Dominado pela oposição fujimorista, o Congresso quer destituir Kuczynski por "permanente incapacidade moral", dias depois de a Odebrecht revelar que pagou quase cinco milhões de dólares a empresas ligadas a ele.
"Venho demonstrar minha inocência porque, aparentemente, sou obrigado a isso. Não gozo da presunção de inocência, muitos aqui se posicionaram sem me ouvir", disse o presidente de 79 anos ao iniciar sua defesa no plenário.
"Não sou corrupto e não menti. Jamais favoreci uma empresa. Sempre agir de acordo com a lei e com a ética profissional", indicou o presidente, acrescentando que enquanto era ministro a empresa do qual é dono que prestou assessoria a Odebrecht era gerida por seu ex-sócio, o chileno Gerardo Sepúlveda.
Seu advogado expressou que "na prática estamos diante de um golpe de Estado", se o Congresso destituir o presidente.
A menos que haja um milagre, os analistas antecipam que Kuczynski se tornará o primeiro presidente a perder seu cargo por vínculos com a Odebrecht, empresa envolvida no pagamento de propina em vários países da América Latina para conseguir contratos milionários de obras públicas.
No entanto, de maneira reservada, o governo realizou nos últimos dias esforços para tentar convencer legisladores opositores a votarem contra a "vacância" presidencial.
"Parece que nas últimas horas conseguiram convencer alguns congressistas esquerdistas (...). Há três dias, diria que o destino do presidente estava definido. Agora não estou tão certo", declarou à AFP um funcionário de confiança do presidente que pediu para não ser identificado.
O presidente negava desde antes de assumir o mandato, em 28 de julho de 2016, que tivesse vínculos com a Odebrecht, até que foi desmentido pela própria empresa. Diante do Congresso, o presidente afirmou que enquanto era ministro não tinha comunicação com seu sócio para evitar conflitos de interesse.
Há oito dias este escândalo de corrupção cobrou outra proeminente vítima no vizinho Equador: o vice-presidente Jorge Glas foi condenado a seis anos de prisão por receber propina.
- 'Que todos os corruptos vão embora' -
A Organização de Estados Americanos (OEA) anunciou que enviará uma missão a Lima para observar o processo de destituição de Kuczynski.
Se Kuczynski for retirado de seu cargo, o primeiro vice-presidente, Martín Vizcarra, deve assumir o cargo pelo resto do período, que acaba em 28 de julho de 2021.
Engenheiro de 54 anos, Vizcarra trabalhava como embaixador no Canadá e voltou apressadamente ao Peru por conta da piora da crise política. Kuczynski disse que nenhum de seus vice-presidentes aceitaria assumir o cargo.

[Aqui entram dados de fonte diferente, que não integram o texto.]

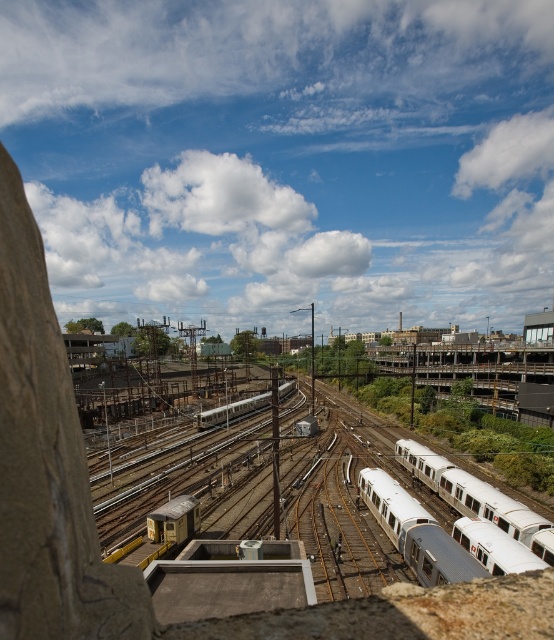
You are a train engineer who needs to inspect the silver metallic train at right and the white glossy train at center. According to the scene, which train is positioned higher in the image?

The silver metallic train at right is located above the white glossy train at center, so it is positioned higher in the image.

You are a railway engineer planning to move a new train into the yard. The new train is exactly the same size as the silver metallic train at right. If you want to place the new train in the same position relative to the concrete structure in the foreground, where should you position it?

The silver metallic train at right is located at point [469,492], so you should position the new train at the same coordinates to match its placement relative to the concrete structure in the foreground.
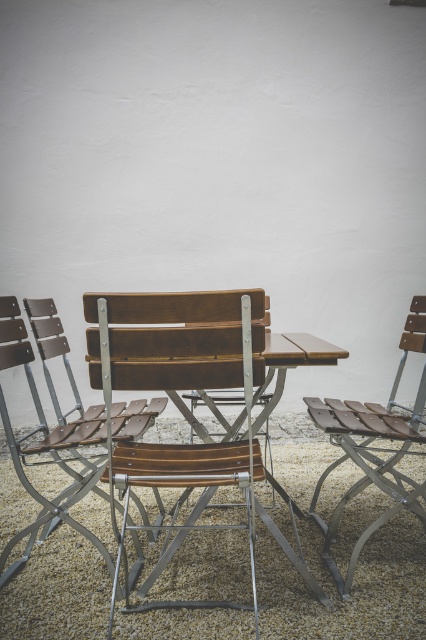
You are a painter who needs to move a ladder between the wooden slats chair at center and the brown wood chair at right. The ladder is 22 inches wide. Do you think you can fit the ladder between them without moving the chairs?

The wooden slats chair at center and brown wood chair at right are 20.95 inches apart, so the ladder which is 22 inches wide cannot fit between them as the space is narrower than the ladder.

You are planning to place a new rectangular plant pot that is 1.2 meters wide between the brown leather chair at center and the brown wood chair at right. Based on the scene description, will the plant pot fit between them without touching either chair?

The brown leather chair at center is wider than the brown wood chair at right. Since the plant pot is 1.2 meters wide, it might not fit if the distance between the chairs is less than 1.2 meters. However, the exact spacing isn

Nesse caso, teria que assumir o presidente do Congresso, Luis Galarreta, que deveria convocar eleições antecipadas.
O partido fujimorista, Força Popular, tem pressionado Kuczynski desde o início de seu mandato. Mas o fantasma da Odebrecht também persegue Keiko Fujimori, filha do ex-presidente preso Alberto Fujimori, que é investigada por supostos pagamentos recebidos da empresa.
Em uma amostra de desconfiança com os políticos em geral, milhares de peruanos marcharam na quarta-feira para exigir "que todos os corruptos vão embora".
"Marchamos contra os corruptos da Odebrecht", disse Rosa Chávez, estudante da Universidade de San Marcos.
A Odebrecht admitiu ter pago 29 milhões de dólares em propina no Peru entre 2004 e 2015, período que abarcou os governos de Alejandro Toledo (2001-2006), no qual Kuczynski foi ministro, Alan García (2006-2011) e Ollanta Humala (2011-2016).
Humala permanece em prisão preventiva, acusado de receber três milhões de dólares para sua campanha eleitoral em 2011, enquanto contra Toledo pesa uma ordem de extradição dos Estados Unidos por supostamente receber 20 milhões de dólares em propinas para conceder a Odebrecht a construção de uma estrada.